Decades of Dominance: Who Is This French Guy From Japan And Why Should I Listen To Him?

SO DREAMY

Here we are at part seven of a look into Arsenal's history.

Following the dismissal of George Graham, Bruce Rioch and Stewart Houston sorta tag-team managed Arsenal; Houston had a shift from Feb-June 1995, Rioch took over in June and managed until August 1996, and then Houston took the reins for another month, until Pat Rice managed for a couple games in late September 1996. Why all the revolving-doorness? Well, Rioch was originally planned to be Graham's permanent successor, but after his year in charge he had committed the fatal managerial error of "losing the dressing room" - nobody at Arsenal really liked or respected him, and he wasn't taken seriously by the players.

It's important to note here that this was the era of some pretty industrial drinking in the game, both at Arsenal and league-wide; the Arsenal training room was (in)famous for being the home of "The Tuesday Club", led by Tony Adams and Paul Merson, that was basically a bunch of hard-drinking players who would train all day and more or less drink all night. With that as a backdrop, I'm not sure any manager would be listened to or taken seriously, and Rioch was certainly a casualty of that atmosphere. He tried in vain to get the players to drink less and focus more, but those efforts ended up costing him his job.

Over the summer of 1996, Arsenal were starting to refresh their style a bit. They had spent much of the 90's playing the very English, very defensive long-ball style that had met so much success under George Graham, but during the mid-1990's, a few clubs started playing a more possession-oriented game and getting away from the more physical, direct style that was prevalent at the time. English clubs were also starting to look outside England for talent - there had long been a few foreign players in the league, but with the arrival and success of the likes of Eric Cantona, English clubs started to realize that Johnny Foreigner was actually good at "the English game" and clubs started importing players pretty regularly.

_Dataset rows_.

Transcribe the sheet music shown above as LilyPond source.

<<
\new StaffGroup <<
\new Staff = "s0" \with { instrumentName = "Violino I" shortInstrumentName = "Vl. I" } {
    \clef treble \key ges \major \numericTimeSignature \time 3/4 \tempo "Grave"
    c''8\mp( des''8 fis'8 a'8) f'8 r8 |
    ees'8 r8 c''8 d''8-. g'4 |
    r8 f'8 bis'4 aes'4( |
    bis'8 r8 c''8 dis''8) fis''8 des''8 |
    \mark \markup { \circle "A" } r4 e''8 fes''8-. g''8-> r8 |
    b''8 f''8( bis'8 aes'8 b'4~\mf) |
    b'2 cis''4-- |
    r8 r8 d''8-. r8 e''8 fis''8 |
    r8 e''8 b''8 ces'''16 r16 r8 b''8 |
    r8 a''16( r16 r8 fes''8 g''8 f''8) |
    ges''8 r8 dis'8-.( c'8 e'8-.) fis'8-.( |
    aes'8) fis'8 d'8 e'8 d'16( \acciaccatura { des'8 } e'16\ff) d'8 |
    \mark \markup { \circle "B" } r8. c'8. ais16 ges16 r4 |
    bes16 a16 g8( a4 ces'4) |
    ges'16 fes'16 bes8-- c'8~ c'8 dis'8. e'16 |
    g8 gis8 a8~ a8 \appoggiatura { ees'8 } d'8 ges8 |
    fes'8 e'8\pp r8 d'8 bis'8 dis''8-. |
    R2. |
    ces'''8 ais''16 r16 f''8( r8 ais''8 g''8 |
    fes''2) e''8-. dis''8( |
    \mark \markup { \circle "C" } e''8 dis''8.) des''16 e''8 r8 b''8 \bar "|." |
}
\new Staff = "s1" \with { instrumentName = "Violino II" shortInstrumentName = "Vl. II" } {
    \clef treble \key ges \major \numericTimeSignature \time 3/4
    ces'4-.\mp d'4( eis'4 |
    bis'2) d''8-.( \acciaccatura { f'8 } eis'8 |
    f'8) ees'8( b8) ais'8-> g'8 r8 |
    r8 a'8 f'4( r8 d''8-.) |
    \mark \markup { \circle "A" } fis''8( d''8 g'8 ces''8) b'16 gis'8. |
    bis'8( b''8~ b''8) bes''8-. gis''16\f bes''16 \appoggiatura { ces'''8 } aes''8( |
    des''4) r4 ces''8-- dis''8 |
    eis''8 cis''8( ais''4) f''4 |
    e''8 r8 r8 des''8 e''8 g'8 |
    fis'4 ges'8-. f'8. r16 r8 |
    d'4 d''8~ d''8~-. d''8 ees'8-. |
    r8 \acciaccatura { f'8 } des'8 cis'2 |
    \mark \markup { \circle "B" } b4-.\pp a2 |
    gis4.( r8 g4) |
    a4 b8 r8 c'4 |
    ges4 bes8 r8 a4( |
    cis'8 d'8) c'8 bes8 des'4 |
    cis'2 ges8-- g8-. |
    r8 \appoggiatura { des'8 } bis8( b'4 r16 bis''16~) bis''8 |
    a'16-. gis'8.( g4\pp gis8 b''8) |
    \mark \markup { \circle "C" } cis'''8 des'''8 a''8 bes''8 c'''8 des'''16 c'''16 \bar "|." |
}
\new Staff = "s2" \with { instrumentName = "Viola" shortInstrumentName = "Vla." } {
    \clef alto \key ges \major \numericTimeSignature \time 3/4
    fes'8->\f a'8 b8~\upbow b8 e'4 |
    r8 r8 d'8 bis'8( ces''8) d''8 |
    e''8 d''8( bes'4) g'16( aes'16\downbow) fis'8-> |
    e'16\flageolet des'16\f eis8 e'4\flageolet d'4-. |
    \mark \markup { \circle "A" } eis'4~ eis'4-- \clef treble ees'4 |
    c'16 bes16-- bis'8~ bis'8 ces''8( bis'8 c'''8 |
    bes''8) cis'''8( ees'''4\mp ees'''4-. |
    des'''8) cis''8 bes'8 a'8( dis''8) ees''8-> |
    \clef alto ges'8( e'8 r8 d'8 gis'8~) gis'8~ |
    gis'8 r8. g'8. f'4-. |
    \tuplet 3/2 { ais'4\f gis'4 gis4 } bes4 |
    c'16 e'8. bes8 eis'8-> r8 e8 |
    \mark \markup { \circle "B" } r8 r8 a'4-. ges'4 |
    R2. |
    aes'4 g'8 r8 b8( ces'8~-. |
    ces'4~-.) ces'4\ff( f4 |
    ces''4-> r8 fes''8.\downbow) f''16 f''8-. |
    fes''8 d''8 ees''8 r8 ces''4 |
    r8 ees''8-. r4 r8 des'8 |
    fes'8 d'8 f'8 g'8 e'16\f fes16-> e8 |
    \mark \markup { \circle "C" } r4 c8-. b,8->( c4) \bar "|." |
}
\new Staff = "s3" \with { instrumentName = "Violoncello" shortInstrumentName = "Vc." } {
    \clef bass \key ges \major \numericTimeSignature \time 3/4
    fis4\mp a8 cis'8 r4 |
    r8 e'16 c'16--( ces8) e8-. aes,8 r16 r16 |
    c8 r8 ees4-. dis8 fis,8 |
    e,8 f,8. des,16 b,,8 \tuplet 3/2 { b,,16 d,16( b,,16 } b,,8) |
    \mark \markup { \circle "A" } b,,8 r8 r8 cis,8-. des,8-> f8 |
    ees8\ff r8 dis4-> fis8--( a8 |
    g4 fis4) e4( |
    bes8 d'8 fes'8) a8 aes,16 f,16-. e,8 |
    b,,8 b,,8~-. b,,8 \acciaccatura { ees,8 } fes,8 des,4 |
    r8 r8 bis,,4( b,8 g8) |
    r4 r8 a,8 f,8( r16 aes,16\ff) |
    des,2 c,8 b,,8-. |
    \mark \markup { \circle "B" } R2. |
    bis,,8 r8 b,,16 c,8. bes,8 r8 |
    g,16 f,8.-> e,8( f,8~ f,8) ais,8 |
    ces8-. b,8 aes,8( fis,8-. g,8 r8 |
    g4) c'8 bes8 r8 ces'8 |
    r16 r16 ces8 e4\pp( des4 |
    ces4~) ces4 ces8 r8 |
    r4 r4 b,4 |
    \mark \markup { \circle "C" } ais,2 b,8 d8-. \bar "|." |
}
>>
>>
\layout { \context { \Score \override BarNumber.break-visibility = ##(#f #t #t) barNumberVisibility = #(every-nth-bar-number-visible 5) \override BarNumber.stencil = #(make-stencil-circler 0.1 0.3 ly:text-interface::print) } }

_What the task requires_. Can you quote the entire Arsenal history post word for word? Rely on the Arsenal history post alone, not the records.

_Solution to the problem_.
Decades of Dominance: Who Is This French Guy From Japan And Why Should I Listen To Him?

SO DREAMY

Here we are at part seven of a look into Arsenal's history.

Following the dismissal of George Graham, Bruce Rioch and Stewart Houston sorta tag-team managed Arsenal; Houston had a shift from Feb-June 1995, Rioch took over in June and managed until August 1996, and then Houston took the reins for another month, until Pat Rice managed for a couple games in late September 1996. Why all the revolving-doorness? Well, Rioch was originally planned to be Graham's permanent successor, but after his year in charge he had committed the fatal managerial error of "losing the dressing room" - nobody at Arsenal really liked or respected him, and he wasn't taken seriously by the players.

It's important to note here that this was the era of some pretty industrial drinking in the game, both at Arsenal and league-wide; the Arsenal training room was (in)famous for being the home of "The Tuesday Club", led by Tony Adams and Paul Merson, that was basically a bunch of hard-drinking players who would train all day and more or less drink all night. With that as a backdrop, I'm not sure any manager would be listened to or taken seriously, and Rioch was certainly a casualty of that atmosphere. He tried in vain to get the players to drink less and focus more, but those efforts ended up costing him his job.

Over the summer of 1996, Arsenal were starting to refresh their style a bit. They had spent much of the 90's playing the very English, very defensive long-ball style that had met so much success under George Graham, but during the mid-1990's, a few clubs started playing a more possession-oriented game and getting away from the more physical, direct style that was prevalent at the time. English clubs were also starting to look outside England for talent - there had long been a few foreign players in the league, but with the arrival and success of the likes of Eric Cantona, English clubs started to realize that Johnny Foreigner was actually good at "the English game" and clubs started importing players pretty regularly.